フィーをもらっている場合、格付機関として利益を上げるためには債券発行機関が長く生存することが望ましい。複数機関が関与する場合、投資家の損失を最小限とするためには競争的に格付を引き下げる行動が望ましい。そんな理由が指摘されていたと記憶している。つまり、格付が両極端に付与されるとの示唆である。とくに、ユーロ問題のように金融が危機的状況に陥っていれば、複数の格付機関が格付を付与する状態は望ましくない結果を招くとの結論になる。以上はゲーム理論に基づく帰結らしい。
以上の結論を導くには、他にも前提が必要だろうが、論文を読んでいないので不明である。
では、現実はどうなのか。
1/15にも書いたように、政府・政府機関(ソブリン)と民間に対する格付、正確には勝手格付か依頼格付かを区分しなければならない。金融危機に格付が関係するのはソブリンの問題が大部分である。2008年のGMのような事例もあろうが、この問題もアメリカ政府の対応と密接に関係していた。そして、ソブリンの格付が原則として勝手格付であることを考えると、金融危機との関係は「格付を絶対的だと信じる者が悪い」か「ソブリンに対する信頼を失墜させた政府等の政策が悪い」と責められるべきであり、格付機関を真犯人扱いするのは本末転倒である。
一方、格付の上方バイアスというかインセンティブは常に働いているだろう。実生活に立ち戻って考えると、面と向かって相手の欠点を指摘するのは難易度が高く、それよりは美辞麗句を適当に並べて引き下がりたくなる。相手をどう評価するかが生活(利益)に直結し、さらに格付機関が上場していて、格付収入が日々の株価を動かすとなればなおさらである。格付に対する規制は、この上方バイアスを予防するものとして存在する。
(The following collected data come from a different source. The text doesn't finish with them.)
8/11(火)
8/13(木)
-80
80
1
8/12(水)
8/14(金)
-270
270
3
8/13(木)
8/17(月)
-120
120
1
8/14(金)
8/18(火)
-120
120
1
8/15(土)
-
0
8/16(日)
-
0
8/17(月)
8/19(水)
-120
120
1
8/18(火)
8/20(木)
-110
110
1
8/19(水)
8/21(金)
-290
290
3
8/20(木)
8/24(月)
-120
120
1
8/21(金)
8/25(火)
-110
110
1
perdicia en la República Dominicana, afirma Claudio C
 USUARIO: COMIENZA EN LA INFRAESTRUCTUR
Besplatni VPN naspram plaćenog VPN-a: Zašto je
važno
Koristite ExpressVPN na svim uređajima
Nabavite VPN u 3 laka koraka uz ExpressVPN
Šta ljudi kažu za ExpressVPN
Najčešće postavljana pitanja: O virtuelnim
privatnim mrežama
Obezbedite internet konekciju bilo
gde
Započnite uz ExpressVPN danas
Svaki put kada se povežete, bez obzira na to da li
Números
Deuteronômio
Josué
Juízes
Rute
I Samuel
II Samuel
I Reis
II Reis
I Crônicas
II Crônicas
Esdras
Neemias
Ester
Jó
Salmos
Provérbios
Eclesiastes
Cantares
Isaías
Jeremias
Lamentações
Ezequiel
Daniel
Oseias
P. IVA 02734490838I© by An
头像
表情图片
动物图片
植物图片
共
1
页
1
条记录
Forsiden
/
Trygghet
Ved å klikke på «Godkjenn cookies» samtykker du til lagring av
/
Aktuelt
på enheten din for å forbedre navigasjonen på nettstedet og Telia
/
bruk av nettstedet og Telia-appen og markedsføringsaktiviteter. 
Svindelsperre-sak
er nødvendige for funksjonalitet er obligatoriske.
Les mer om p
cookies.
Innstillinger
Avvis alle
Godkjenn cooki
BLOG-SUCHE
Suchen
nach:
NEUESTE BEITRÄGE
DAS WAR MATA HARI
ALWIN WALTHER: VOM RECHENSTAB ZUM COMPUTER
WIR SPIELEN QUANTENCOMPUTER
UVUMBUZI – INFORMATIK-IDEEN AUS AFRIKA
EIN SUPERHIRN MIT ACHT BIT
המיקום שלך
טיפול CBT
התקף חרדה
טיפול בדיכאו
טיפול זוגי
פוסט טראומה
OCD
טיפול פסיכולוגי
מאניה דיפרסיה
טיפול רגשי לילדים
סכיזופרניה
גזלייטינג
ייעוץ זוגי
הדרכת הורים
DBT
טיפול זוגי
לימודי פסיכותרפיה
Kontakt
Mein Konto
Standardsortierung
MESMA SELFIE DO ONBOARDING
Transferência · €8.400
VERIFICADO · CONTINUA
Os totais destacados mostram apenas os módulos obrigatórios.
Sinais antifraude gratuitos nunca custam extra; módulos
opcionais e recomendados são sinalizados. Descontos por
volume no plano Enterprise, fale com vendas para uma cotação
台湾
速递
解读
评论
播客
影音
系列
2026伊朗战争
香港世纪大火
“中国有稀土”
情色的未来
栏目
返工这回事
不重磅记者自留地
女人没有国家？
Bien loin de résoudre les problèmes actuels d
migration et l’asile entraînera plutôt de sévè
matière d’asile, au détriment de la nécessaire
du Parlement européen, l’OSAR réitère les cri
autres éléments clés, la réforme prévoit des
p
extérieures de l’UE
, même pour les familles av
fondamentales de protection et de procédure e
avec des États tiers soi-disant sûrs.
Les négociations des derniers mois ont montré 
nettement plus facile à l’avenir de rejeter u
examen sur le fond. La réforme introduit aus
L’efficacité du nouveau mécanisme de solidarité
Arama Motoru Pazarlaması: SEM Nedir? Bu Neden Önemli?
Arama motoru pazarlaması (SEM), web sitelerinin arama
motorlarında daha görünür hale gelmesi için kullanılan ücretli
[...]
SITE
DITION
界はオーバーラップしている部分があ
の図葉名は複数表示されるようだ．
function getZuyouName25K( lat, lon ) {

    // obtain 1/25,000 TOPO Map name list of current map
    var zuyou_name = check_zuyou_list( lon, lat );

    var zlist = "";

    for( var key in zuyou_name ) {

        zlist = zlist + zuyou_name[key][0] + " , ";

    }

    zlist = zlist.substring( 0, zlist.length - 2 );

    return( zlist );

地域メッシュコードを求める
客観的に考えると、ミシュランでも信用格付けでも、誰かが付与した点数に基づいて行動するのは、それを使う側の時間や金銭の節約となる。ここに格付の意義がある。しかし、格付が絶対に正しいものではないし、間違いの多い格付が時間の経過とともに市場から排除されていくのも事実である。
いずれにせよ、格付は相対的なものであり、間違い含みであることを承知して使わないといけない。とくに、格付対象の動きが激しい場合に対応が難しいのは、一般投資家にとってはもちろん、神の子でない格付機関にとっても同様である。